From the entries below, copy each line that contains the string "работы". Uppercase and lowercase letters must match.

[Saved entries]
Content starts

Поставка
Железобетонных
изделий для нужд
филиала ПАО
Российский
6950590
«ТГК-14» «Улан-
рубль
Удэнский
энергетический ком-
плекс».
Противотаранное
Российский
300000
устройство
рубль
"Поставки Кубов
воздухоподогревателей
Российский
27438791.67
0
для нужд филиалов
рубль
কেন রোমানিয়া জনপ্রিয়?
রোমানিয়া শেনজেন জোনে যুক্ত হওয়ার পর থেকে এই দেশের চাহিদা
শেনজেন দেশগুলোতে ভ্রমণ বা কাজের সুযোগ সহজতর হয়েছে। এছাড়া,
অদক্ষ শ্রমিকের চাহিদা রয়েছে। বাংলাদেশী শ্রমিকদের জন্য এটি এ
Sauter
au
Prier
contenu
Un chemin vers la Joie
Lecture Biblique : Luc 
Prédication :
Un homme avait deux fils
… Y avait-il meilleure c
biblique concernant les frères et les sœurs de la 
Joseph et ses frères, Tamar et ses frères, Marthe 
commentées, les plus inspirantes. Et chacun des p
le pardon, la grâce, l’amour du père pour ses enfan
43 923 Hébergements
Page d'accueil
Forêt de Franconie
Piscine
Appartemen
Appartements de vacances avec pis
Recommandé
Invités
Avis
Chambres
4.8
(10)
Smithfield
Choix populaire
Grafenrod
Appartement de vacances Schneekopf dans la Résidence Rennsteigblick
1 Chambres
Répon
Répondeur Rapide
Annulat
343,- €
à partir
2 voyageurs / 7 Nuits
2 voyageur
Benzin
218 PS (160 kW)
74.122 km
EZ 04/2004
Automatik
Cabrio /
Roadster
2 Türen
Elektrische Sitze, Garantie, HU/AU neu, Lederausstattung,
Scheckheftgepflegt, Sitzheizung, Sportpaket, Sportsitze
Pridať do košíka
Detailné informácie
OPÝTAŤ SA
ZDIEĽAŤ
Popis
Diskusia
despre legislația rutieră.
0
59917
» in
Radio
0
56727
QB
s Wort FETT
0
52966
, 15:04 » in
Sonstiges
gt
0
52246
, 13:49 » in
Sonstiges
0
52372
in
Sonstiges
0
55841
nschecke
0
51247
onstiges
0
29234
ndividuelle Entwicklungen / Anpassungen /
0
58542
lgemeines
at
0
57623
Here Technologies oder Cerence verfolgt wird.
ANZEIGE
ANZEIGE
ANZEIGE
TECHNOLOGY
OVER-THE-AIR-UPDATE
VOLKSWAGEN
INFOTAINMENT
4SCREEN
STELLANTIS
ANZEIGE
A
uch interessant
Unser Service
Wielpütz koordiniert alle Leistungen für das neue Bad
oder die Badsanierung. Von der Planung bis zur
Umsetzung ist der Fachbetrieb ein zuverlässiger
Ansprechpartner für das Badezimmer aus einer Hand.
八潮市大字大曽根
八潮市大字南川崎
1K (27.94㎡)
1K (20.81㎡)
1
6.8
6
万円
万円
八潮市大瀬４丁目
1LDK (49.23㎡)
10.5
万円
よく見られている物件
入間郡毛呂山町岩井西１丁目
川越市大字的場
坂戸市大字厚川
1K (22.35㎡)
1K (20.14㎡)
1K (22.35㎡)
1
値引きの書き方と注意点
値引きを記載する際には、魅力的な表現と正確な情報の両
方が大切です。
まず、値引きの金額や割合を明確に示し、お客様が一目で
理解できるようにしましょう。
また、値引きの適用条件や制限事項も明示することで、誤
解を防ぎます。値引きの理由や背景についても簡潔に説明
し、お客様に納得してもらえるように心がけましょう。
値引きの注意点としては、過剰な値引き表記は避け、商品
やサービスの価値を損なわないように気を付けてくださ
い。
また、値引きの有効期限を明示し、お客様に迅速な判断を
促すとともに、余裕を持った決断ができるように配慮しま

Content ends
Content starts

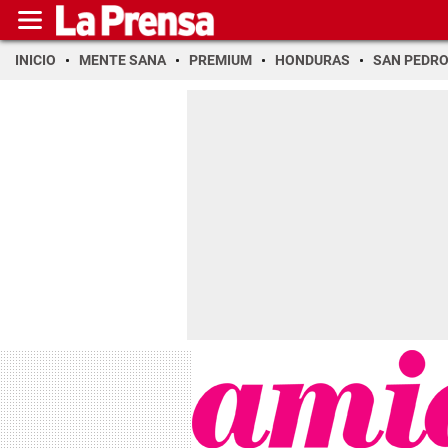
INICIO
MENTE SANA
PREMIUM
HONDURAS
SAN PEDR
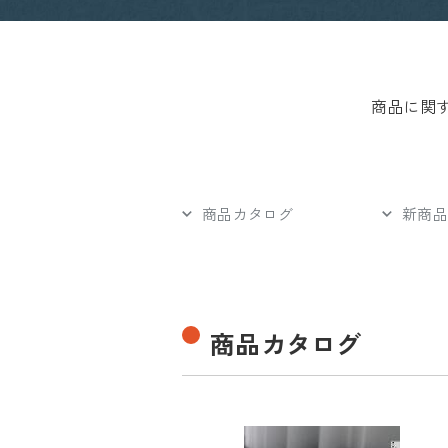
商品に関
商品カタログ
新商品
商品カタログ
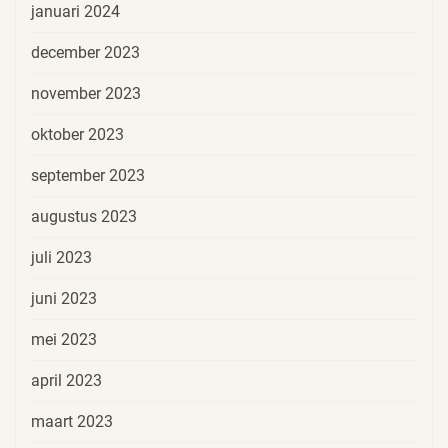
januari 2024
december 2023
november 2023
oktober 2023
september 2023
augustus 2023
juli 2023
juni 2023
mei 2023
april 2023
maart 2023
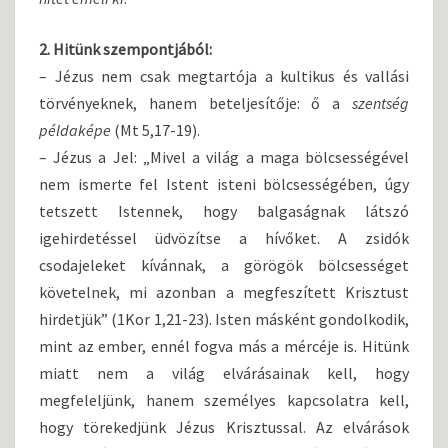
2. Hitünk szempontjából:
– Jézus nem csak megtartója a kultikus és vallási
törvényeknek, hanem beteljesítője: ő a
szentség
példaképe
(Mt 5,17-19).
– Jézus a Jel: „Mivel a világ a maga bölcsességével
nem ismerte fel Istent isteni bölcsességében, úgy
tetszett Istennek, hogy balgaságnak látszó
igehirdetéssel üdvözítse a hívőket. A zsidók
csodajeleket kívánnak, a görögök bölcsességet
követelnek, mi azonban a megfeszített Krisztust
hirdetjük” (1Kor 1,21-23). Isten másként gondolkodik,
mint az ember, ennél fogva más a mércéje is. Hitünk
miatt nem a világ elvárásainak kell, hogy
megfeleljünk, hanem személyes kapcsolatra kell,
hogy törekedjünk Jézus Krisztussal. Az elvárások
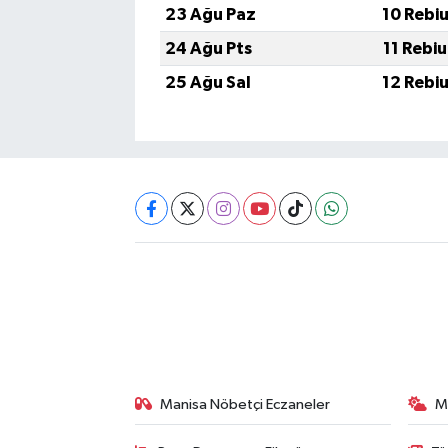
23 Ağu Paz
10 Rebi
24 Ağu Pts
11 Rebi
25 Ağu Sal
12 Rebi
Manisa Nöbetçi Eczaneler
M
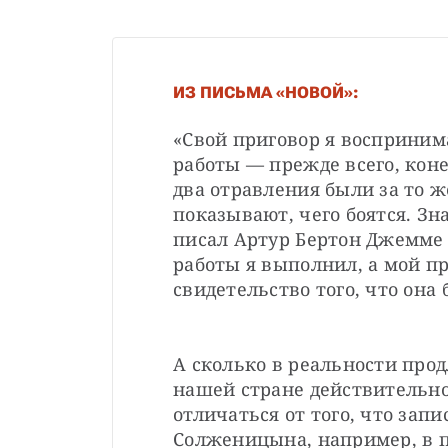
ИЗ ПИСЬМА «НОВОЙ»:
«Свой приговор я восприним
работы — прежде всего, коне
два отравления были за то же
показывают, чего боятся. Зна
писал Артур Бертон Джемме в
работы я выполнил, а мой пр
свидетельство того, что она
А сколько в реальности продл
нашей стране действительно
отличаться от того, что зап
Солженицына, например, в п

Content ends

* Response area
работы — прежде всего, коне
работы я выполнил, а мой пр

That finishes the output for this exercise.